Unfortunately, in the meantime, alot of innocent sick people would probably die. That's the downside. But until the revolution comes, there probably isn't a better way to fix it. Raising our taxes to the absurd level it would take to socialize medicine certainly is not the answer.

This is why socialism does not work. I may not be a have-not, but I'm certainly not a "have," either. Getting sick and dying slowly in America is an expensive proposition, and if I spend my youth and middle age working hard to pay for someone else to receive medical care, who's going to take care of me when I reach infirmity? Certainly not the ladies in front of me at the supermarket trying to justify to a tired, glassy-eyed cashier the legitimacy of buying name-brand junk food with government-assistance funds.

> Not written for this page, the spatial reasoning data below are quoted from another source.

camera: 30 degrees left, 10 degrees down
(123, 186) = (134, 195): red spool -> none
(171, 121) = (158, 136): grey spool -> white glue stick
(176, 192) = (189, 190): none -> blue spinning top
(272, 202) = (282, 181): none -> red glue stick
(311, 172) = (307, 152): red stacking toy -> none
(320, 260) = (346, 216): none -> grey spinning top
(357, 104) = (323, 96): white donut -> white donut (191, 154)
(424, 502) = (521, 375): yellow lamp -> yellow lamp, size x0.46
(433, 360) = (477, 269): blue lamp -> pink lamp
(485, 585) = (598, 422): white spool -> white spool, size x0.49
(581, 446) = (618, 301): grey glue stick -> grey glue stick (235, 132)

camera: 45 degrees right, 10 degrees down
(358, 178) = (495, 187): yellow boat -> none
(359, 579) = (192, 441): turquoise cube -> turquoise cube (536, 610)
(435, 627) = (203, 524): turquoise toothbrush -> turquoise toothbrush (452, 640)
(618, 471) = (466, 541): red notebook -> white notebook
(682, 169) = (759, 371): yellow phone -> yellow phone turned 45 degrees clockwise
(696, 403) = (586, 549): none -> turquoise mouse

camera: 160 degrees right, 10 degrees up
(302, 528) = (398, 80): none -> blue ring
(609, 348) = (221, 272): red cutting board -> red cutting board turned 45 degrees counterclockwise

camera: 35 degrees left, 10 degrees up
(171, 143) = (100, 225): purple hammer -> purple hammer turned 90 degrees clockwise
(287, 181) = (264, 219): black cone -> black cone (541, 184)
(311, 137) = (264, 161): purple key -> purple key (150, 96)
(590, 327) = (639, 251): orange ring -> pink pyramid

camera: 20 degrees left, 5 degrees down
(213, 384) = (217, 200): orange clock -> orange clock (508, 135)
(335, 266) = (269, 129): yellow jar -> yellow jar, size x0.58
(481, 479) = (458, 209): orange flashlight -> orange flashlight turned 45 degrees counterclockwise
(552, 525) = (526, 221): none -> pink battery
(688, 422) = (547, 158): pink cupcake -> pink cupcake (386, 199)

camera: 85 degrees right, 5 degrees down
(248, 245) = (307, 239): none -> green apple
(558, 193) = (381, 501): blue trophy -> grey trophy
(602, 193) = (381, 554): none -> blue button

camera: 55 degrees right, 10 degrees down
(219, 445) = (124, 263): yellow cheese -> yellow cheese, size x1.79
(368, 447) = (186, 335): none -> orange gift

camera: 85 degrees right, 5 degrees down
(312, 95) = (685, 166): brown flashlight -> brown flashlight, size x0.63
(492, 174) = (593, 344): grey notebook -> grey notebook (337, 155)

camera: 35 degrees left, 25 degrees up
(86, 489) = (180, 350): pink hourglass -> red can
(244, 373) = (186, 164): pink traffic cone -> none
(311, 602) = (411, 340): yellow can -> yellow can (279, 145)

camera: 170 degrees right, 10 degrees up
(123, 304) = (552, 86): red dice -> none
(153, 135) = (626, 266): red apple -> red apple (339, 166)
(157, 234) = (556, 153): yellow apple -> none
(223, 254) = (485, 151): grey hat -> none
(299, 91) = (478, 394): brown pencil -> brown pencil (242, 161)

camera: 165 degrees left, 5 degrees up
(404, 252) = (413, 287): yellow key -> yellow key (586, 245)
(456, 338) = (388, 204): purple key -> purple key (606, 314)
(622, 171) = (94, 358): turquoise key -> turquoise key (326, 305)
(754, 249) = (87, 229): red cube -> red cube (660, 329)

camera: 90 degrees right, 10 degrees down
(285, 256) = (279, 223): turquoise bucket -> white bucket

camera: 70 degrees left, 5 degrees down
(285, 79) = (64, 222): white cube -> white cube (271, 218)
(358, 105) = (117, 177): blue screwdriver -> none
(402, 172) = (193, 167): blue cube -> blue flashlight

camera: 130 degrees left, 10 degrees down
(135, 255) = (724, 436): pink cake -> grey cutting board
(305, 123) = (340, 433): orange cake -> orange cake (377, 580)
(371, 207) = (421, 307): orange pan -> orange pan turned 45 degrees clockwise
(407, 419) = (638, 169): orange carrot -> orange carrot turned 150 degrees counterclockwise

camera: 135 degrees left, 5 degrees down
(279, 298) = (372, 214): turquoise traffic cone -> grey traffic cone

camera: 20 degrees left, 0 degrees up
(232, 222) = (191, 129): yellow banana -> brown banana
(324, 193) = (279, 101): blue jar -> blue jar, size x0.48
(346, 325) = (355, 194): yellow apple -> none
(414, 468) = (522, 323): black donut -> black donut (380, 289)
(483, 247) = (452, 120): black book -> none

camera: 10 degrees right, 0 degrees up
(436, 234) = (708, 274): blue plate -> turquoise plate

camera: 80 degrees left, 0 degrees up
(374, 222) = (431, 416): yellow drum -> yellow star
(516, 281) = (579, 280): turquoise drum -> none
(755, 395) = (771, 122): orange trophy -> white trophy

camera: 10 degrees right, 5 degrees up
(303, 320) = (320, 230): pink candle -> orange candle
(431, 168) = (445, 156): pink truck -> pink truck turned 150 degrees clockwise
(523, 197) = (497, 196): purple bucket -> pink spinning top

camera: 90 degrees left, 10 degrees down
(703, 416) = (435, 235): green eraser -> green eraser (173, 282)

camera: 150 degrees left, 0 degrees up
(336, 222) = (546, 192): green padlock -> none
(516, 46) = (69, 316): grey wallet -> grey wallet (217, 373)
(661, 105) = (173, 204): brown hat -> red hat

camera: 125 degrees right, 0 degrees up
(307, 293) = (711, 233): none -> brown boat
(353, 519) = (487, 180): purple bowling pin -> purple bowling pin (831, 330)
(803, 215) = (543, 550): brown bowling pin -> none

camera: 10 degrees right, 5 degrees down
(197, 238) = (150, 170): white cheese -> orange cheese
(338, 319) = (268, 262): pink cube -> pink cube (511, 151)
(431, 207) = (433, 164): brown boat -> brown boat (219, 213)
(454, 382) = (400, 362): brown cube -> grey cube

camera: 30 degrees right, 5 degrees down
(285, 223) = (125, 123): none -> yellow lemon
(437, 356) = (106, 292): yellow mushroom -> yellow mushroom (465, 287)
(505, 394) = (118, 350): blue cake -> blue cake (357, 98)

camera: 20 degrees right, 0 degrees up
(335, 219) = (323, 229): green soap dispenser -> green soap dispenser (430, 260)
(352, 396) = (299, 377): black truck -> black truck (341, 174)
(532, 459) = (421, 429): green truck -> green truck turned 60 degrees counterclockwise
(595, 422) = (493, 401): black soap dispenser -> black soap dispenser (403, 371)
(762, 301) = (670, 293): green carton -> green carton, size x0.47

Explain to me again why I should give up money I worked hard for with no guarantee that I will ever see the benefits of this action? Shall enjoy the warm-fuzzy I get from helping my fellow man in my grave?

Blogger Ian McGibboney said...

Ronald Reagan used to complain about people buying oranges with food stamps and then using the change to buy vodka. That sufficiently irked the American public until someone pointed out that change from food stamps is limited to 99 cents. Oops.

The reason people - regardless of income - buy junk food is because it's cheap and filling. Healthy, organic food is not cheap. That by itself is a huge part of the problem. If healthy food was cheaper than junk food, and we as a society valued fitness over endless TV-watching, then health costs could spiral without government interference.

But no. The magic free market has dictated that the worst foods are the cheapest; that pills, not exercise, are the answer to weight loss; and that insurance clobbers the working poor.

And to answer your last question, Joe: the reason you should pay it forward to others is because others have done the same for you. Even the most rugged individualist benefits from government services in some form or fashion. If you need justification to help your fellow man, then higher taxes are the least of your problems.

Personally, I'd rather pay taxes to help others in need than to give even one penny to Bush's horrific misadventure in Iraq. Talk about a money/blood pit!